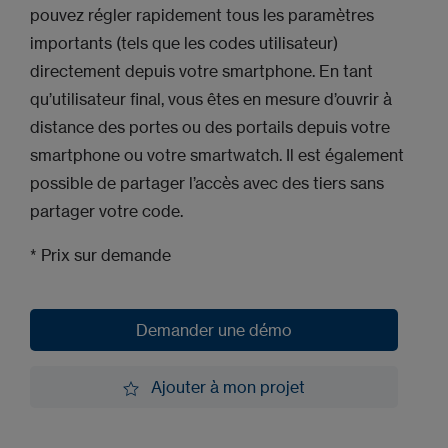
pouvez régler rapidement tous les paramètres
importants (tels que les codes utilisateur)
directement depuis votre smartphone. En tant
qu’utilisateur final, vous êtes en mesure d’ouvrir à
distance des portes ou des portails depuis votre
smartphone ou votre smartwatch. Il est également
possible de partager l’accès avec des tiers sans
partager votre code.
* Prix sur demande
Demander une démo
Demander une démo
Ajouter à mon projet
Ajouter à mon projet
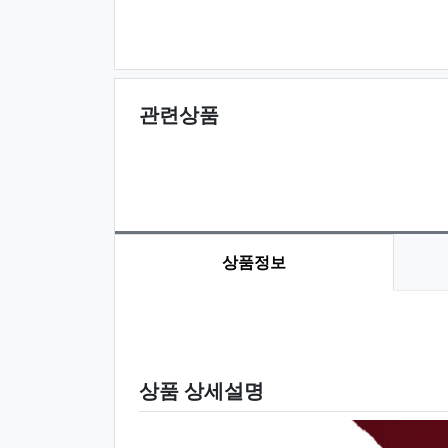
관련상품
상품정보
상품 정보
상품 상세설명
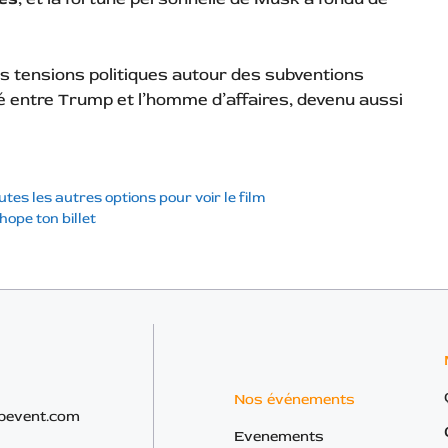
s tensions politiques autour des subventions
gé entre Trump et l’homme d’affaires, devenu aussi
utes les autres options pour voir le film
chope ton billet
Nos événements
bevent.com
Evenements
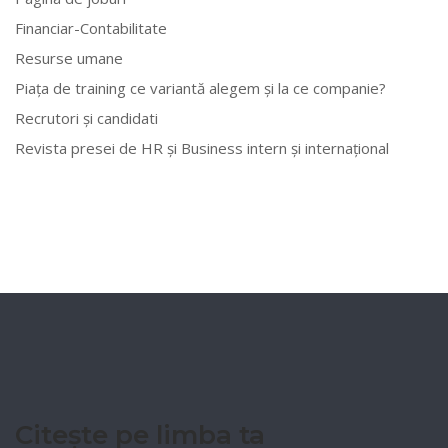
Financiar-Contabilitate
Resurse umane
Piața de training ce variantă alegem și la ce companie?
Recrutori și candidati
Revista presei de HR și Business intern și internațional
Citește pe limba ta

### WHAT IS NEEDED
All lines from the beginning of the material through the line that holds "Prix sur demande", both included, should be returned exactly; please omit any pictures and add no other lines.

### OUTPUT OF THE EXERCISE
pouvez régler rapidement tous les paramètres
importants (tels que les codes utilisateur)
directement depuis votre smartphone. En tant
qu’utilisateur final, vous êtes en mesure d’ouvrir à
distance des portes ou des portails depuis votre
smartphone ou votre smartwatch. Il est également
possible de partager l’accès avec des tiers sans
partager votre code.
* Prix sur demande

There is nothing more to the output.